The green movement has also taken hold in the hospital building arena. “The phone PBX is a good example,” says Jarrell. “It went from the size of a car to the size of a chair. So that requires less heat, less cooling.” His new hospital will be LEED certified silver (see sidebar).
Another green option is virtual machine software that runs more applications off less servers. “It reduces footprint, it reduces square footage requirements, it reduces energy requirements, it reduces the heat, and it truly reduces my cost because I don't have to buy as many servers,” says McDaniel.
At MapleGrove, Taffe is using blade servers to reduce his footprint. “We've been very conscience about greening this facility. Virtualization is in the strategic plan, and the hospital will open with virtual servers.”
For CIOs, the constant battle of how much space they can allocate for technology is a big challenge. But there's an even bigger one.
“How do I make sure we are not designing ourselves into a corner?” says Taffe. “We don't want to over-design, yet we want to try and anticipate what the future may be.” Taffe believes he found a solution by focusing on the core of the hospital. He says that although server size and heating, cooling, or powering requirements might change over time, the organization would be okay as long as he could “secure space in the core parts of the hospital so that we can move vertically or horizontally out of those communication rooms.”
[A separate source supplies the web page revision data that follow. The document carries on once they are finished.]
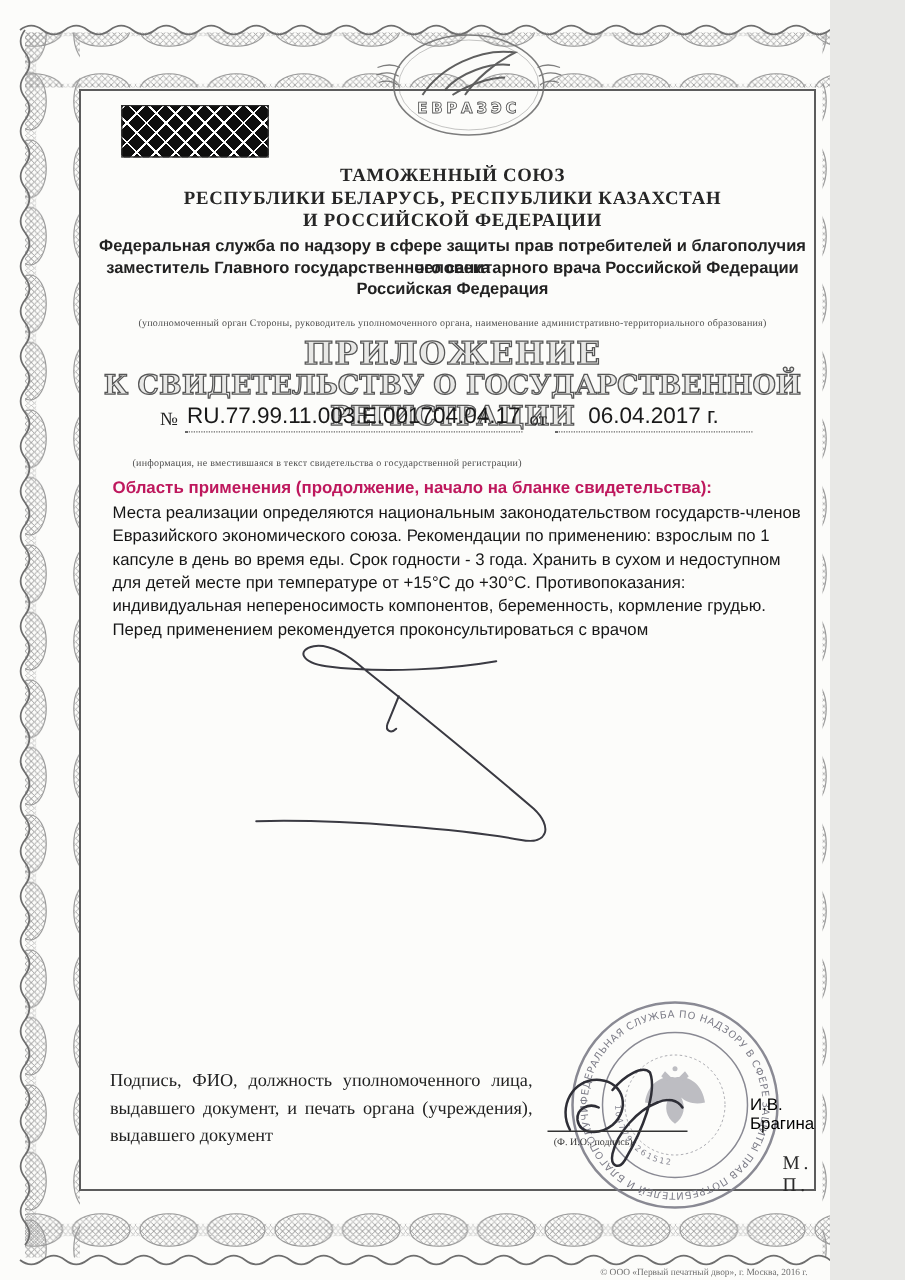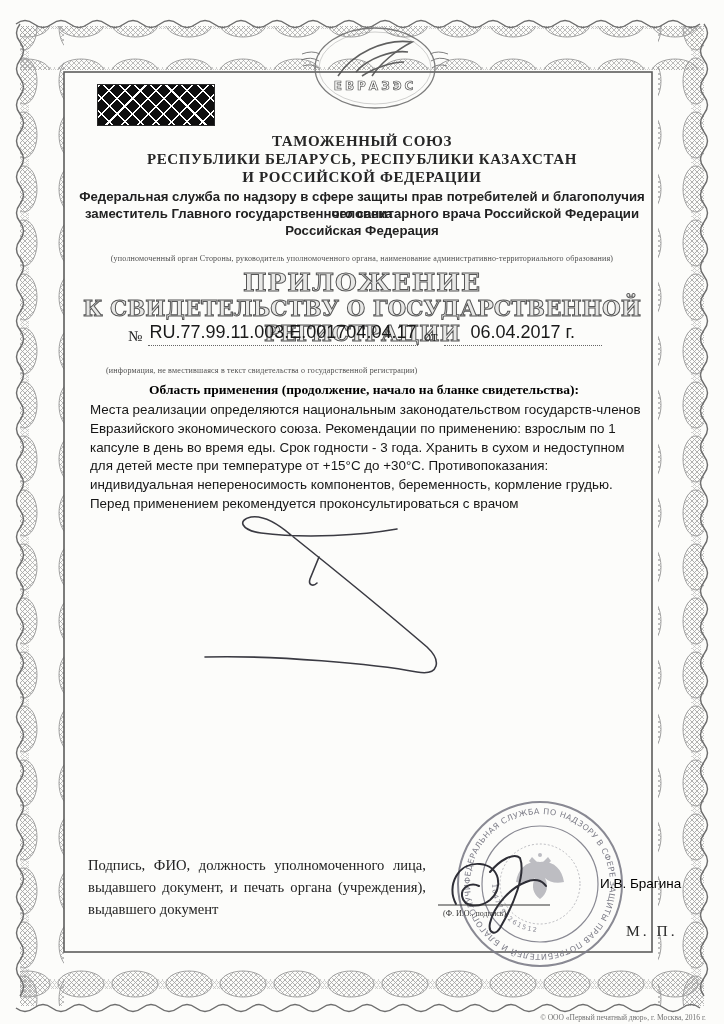--- a/index.html
+++ b/index.html
@@ -4,7 +4,7 @@
 <style>
   html,body{margin:0;padding:0;}
   body{width:724px;height:1024px;background:#e8e8e6;font-family:"Liberation Serif",serif;}
-  .doc{position:relative;width:724px;height:1024px;background:#fcfcfa;overflow:hidden;color:#1c1c1c;}
+  .doc{position:relative;width:664px;height:1024px;background:#fcfcfa;overflow:hidden;color:#1c1c1c;}
   .abs{position:absolute;}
Listening to peers, site visits, and extensive research also pay off. Jarrell says he and the six technology directors that report to him dedicated time into looking at IT evolution. “We spent a lot of time thinking, ‘How has technology changed in the last 5 or 10 years, and how could we have envisioned the future 10 years ago?’”
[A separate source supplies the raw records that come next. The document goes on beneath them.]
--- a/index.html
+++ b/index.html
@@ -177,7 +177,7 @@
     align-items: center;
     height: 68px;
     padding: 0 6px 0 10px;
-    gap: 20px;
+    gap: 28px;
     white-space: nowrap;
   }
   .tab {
Jarrell says his team spent time with technology futurist Jeff Goldsmith of Health Futures Inc. (Charlottesville, Va.) to get an idea of consumer demands and how they might be changing. “Goldsmith helped us understand not so much about where technology is going, but where the demands of the consumer are going. Because the consumer will create the vacuum that technology will fill,” he says.
The other big challenge in building, says Dykehouse, is changes that users keep requesting. “The target keeps moving,” he says. His greatest challenge was the 10 years it took to complete the new facility. Medical technology changed, along with its workflow. “From an IT standpoint, we had to create a freeze and say no more changes because we've got to build this. It wasn't a brilliant decision, it was out of necessity,” he says. “We just reached a point where we spent more time figuring out what the requests and changes were, than we were getting things done.”
Koehler has some simple advice for CIOs who are taking on a building project. “I think every CIO knows they need to be on top of what technology is being used in their marketplace. That is really the key,” he says. “Understand what it is and how it applies to your building, and make sure you plan for it. It's not just IT people anymore.”
Dykehouse says you can't let the architects scope you down in size for data center or closets. “You need that network closet. That's a key issue,” he says. “If they use their standards, which are historical, you're going to be in trouble day one.”
Thinking about the future is a common theme for most CIOs on this path — and finding a partner to help can pay off. “Get out of your comfort zone and find an innovative consulting partner that can really make you think about the future,” says Jarrell. “The consultants we used were very traditional and wanted zero risk. I actually had to put my foot down with going for VoIP in this facility because they kept telling me it was an unproven technology.”
Koehler adds, “I think in the past, IT groups were more simple and went and did what they thought was appropriate. Today it's a little more complicated than a phone and a PC on a desk.”